November 22, 2016

Introduction

At the decisional hearing held on October 19, 2016, I voted with Chairman Kaye and Commissioner Adler to approve the U.S. Consumer Product Safety Commission’s (“CPSC” or “Commission”) Fiscal Year 2017 Operating Plan (FY17OP), as amended. I am excited about all of the work the CPSC has committed to tackling in this fiscal year, and look forward to the execution of the FY17OP that will address so many pressing safety issues before this agency.

My fellow Commissioners and I debated several key issues and proposed amendments during the decisional and I strongly believe that honest, open debate in public is part of what makes CPSC such a transparent and credible independent government agency. Prior to the hearing, Commissioner Buerkle circulated among the Commissioners several potential amendments with which I strongly disagreed. Commissioner Buerkle did not formally introduce her amendments at the decisional due to a lack of support. However, in her closing statement delivered after I had concluded mine, and later in a written statement, Commissioner Buerkle raised the issues contained in the amendments she chose not to introduce. Since there has been no public opportunity to discuss these issues, I am presenting the reasons for my opposition in this statement.

 

Commissioner Buerkle’s Proposals

Delaying Safety

All of Commissioner Buerkle’s proposals have one effect: delaying safety in the interest of yielding to unreasonable demands of industry.

Since I became a Commissioner over three years ago, I have been vigilant in trying to promote forward momentum in addressing critical safety issues. Inertia is one of the most insidious enemies of consumer safety. As a fundamental principle, I do not think it is in the consumers’ interest or in line with CPSC’s public-health mission to delay safety.  The CPSC and its leadership should be working to resolve outstanding safety issues in a timely, efficient, and effective manner by utilizing all of the options to do so. Those options include issuing recalls, pursing enforcement actions, undertaking rulemaking activities, engaging with voluntary standards committees, issuing policy statements, and more.  There is no reason whatsoever that these options should be mutually exclusive. Often we can better protect consumers by utilizing multiple regulatory tools concurrently.

:: The data ::

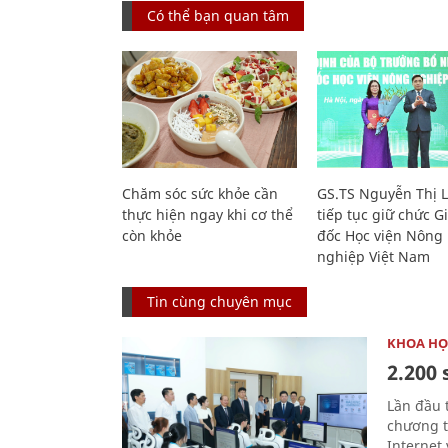
Có thể bạn quan tâm
Chăm sóc sức khỏe cần
GS.TS Nguyễn Thị 
thực hiện ngay khi cơ thể
tiếp tục giữ chức 
còn khỏe
đốc Học viện Nông
nghiệp Việt Nam
Tin cùng chuyên mục
KHOA HỌ
2.200 
Lần đầu 
chương t
Internet 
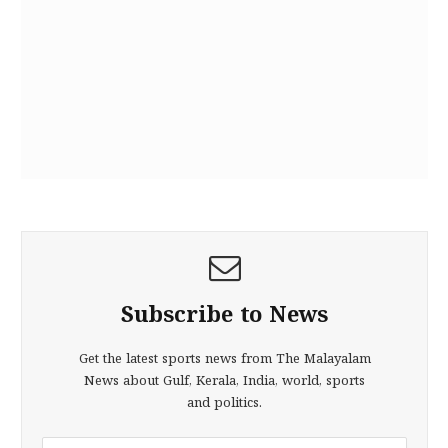
Subscribe to News
Get the latest sports news from The Malayalam
News about Gulf, Kerala, India, world, sports
and politics.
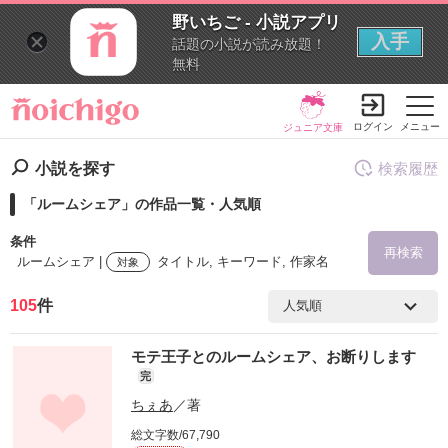
野いちご - 小説アプリ
入手
話題の小説が読み放題！
無料
ログイン
メニュー
ジュニア文庫
小説を探す
検索履歴
「ルームシェア」の作品一覧・人気順
条件
再検索
ルームシェア |
タイトル, キーワード, 作家名
対象
105
件
検索ワード
モテ王子とのルームシェア、お断りします
を含む
完
ちぇあ
／著
を除く
総文字数/67,790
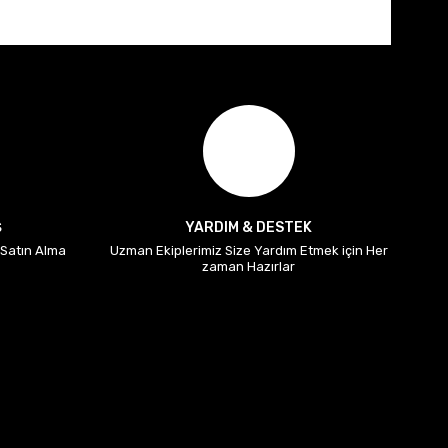
Ş
YARDIM & DESTEK
i Satın Alma
Uzman Ekiplerimiz Size Yardım Etmek için Her
zaman Hazırlar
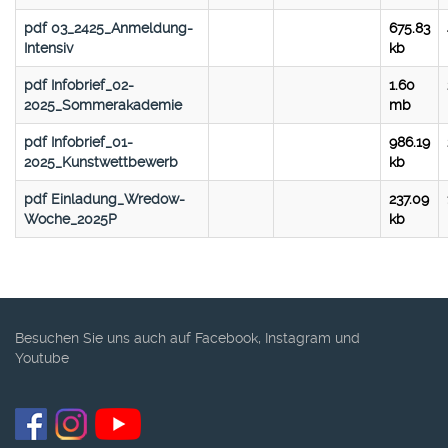
pdf
03_2425_Anmeldung-
675.83
Intensiv
kb
pdf
Infobrief_02-
1.60
2025_Sommerakademie
mb
pdf
Infobrief_01-
986.19
2025_Kunstwettbewerb
kb
pdf
Einladung_Wredow-
237.09
Woche_2025P
kb
Besuchen Sie uns auch auf Facebook, Instagram und
Youtube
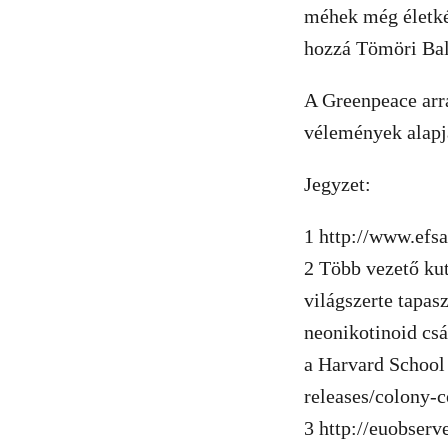
méhek még életké
hozzá Tömöri Bal
A Greenpeace arra
vélemények alapj
Jegyzet:
1 http://www.efs
2 Több vezető kut
világszerte tapa
neonikotinoid csá
a Harvard School 
releases/colony-c
3 http://euobser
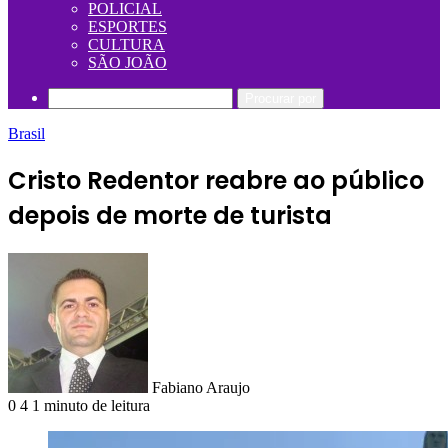
POLICIAL
ESPORTES
CULTURA
SÃO JOÃO
Procurar por
Brasil
Cristo Redentor reabre ao público
depois de morte de turista
Fabiano Araujo
0
4
1 minuto de leitura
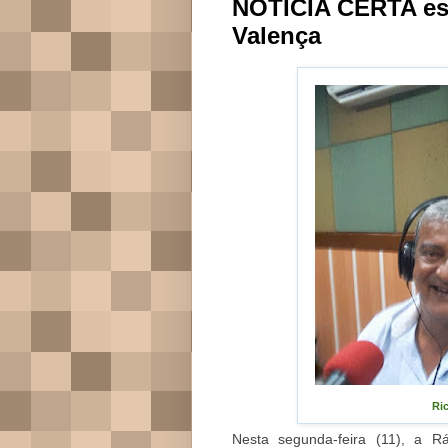
NOTÍCIA CERTA est
Valença
Ri
Nesta segunda-feira (11), a 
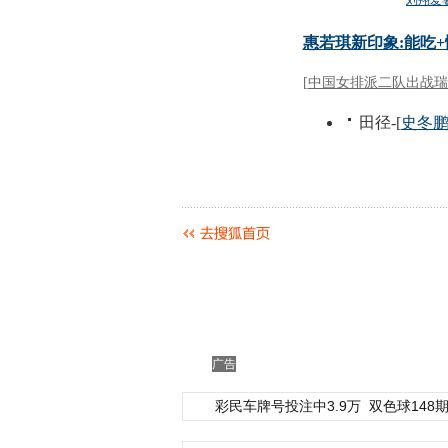
广告
彩民车牌号投注中3.9万
双色球148期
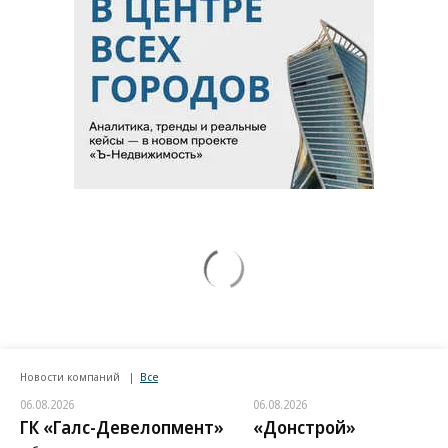
Новости компаний
Все
06.08.2026
06.08.2026
ГК «Галс-Девелопмент»
«Донстрой»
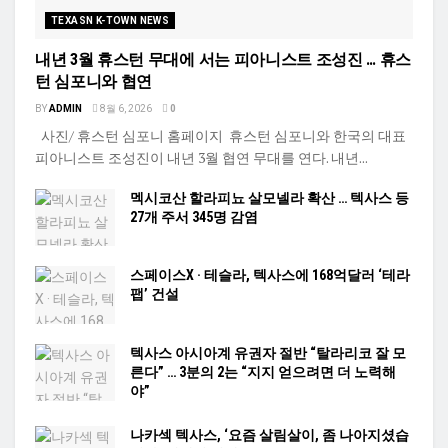
TEXASN K-TOWN NEWS
내년 3월 휴스턴 무대에 서는 피아니스트 조성진 … 휴스
턴 심포니와 협연
BY
ADMIN
8월 6, 2026
0
사진/ 휴스턴 심포니 홈페이지 휴스턴 심포니와 한국의 대표
피아니스트 조성진이 내년 3월 협연 무대를 연다. 내년...
멕시코산 할라피뇨 살모넬라 확산 … 텍사스 등
27개 주서 345명 감염
스페이스X · 테슬라, 텍사스에 168억달러 ‘테라
팹’ 건설
텍사스 아시아계 유권자 절반 “탈라리코 잘 모
른다” … 3분의 2는 “지지 얻으려면 더 노력해
야”
나카섹 텍사스, ‘요즘 살림살이, 좀 나아지셨습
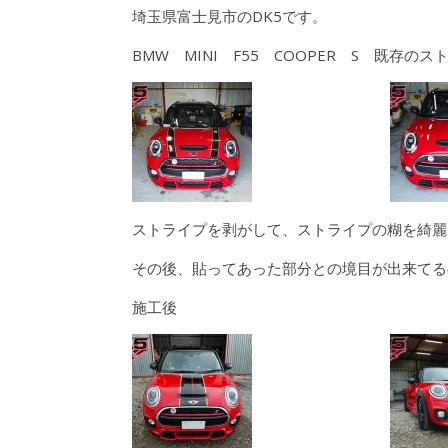
埼玉県富士見市のDK5です。
BMW MINI F55 COOPER S 既
ストライプを剥がして、ストライプの糊を綺麗
その後、貼ってあった部分との境目が出来てる
施工後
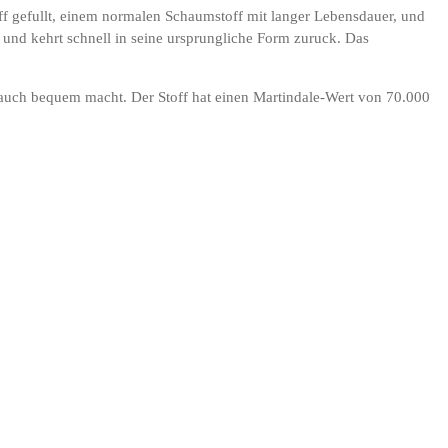
ff gefullt, einem normalen Schaumstoff mit langer Lebensdauer, und
und kehrt schnell in seine ursprungliche Form zuruck. Das
 auch bequem macht. Der Stoff hat einen Martindale-Wert von 70.000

:: Work instructions ::
Carry on the statement on the CPSC operating plan vote from its last sentence. You won't need the rows for this.

:: Answer for this exercise ::
Commissioner Buerkle’s contemplated amendments would have needlessly delayed work on four critically-important rulemaking activities by moving them backwards to have staff engage in completely unnecessary additional data analysis and technical review instead of moving forward towards approval of final rules. The four rules Commissioner Buerkle wants to delay, perhaps indefinitely, are:

  1. Information Disclosure Under Section 6b of the CPSIA, Section 1101, scheduled for a Final Rule (FR) in the Operating Plan
  2. Voluntary Recall, scheduled for a Final Rule in the Operating Plan
  3. Furniture Tip-Over, scheduled for an Advanced Notice of Proposed Rulemaking (ANPR) in the Operating Plan
  4. Portable Generators, scheduled for a Notice of Proposed Rulemaking (NPR) in the Operating Plan

Section 1101 and Voluntary Recall

Commissioner Buerkle suggests that the proposed amendments to both Section 1101 and the voluntary recall rules are “a black eye to the agency, through no fault of the staff.”[1]   She further argues that there has been “lack of clarity and transparency in the process” which somehow equates to “election year, ‘midnight’ rulemaking.”[2]

These statements have no basis or merit. 

While Chairman Kaye may have stated that these proposed rules were not a priority for him, a majority of the Commission has consistently slated these rules for finalization in numerous fiscal year operating plans, mid-year adjustments to the operating plans, regulatory agendas, and budget requests.  Our stakeholders have had ample opportunity to comment on these proposed rules. We have followed all statutory and regulatory requirements in proposing the rules and nothing in the Commission’s conduct supports allegations of so-called “midnight rulemaking.”

These rules have been ripe for a final decision for years and further delay serves no purpose. It is time for certainty for both industry and CPSC.

Section 1101 – Information Disclosure

Commissioner Buerkle and I have consistently disagreed about the best approach to the proposed revisions to Section 1101 since we voted on the matter in early 2014.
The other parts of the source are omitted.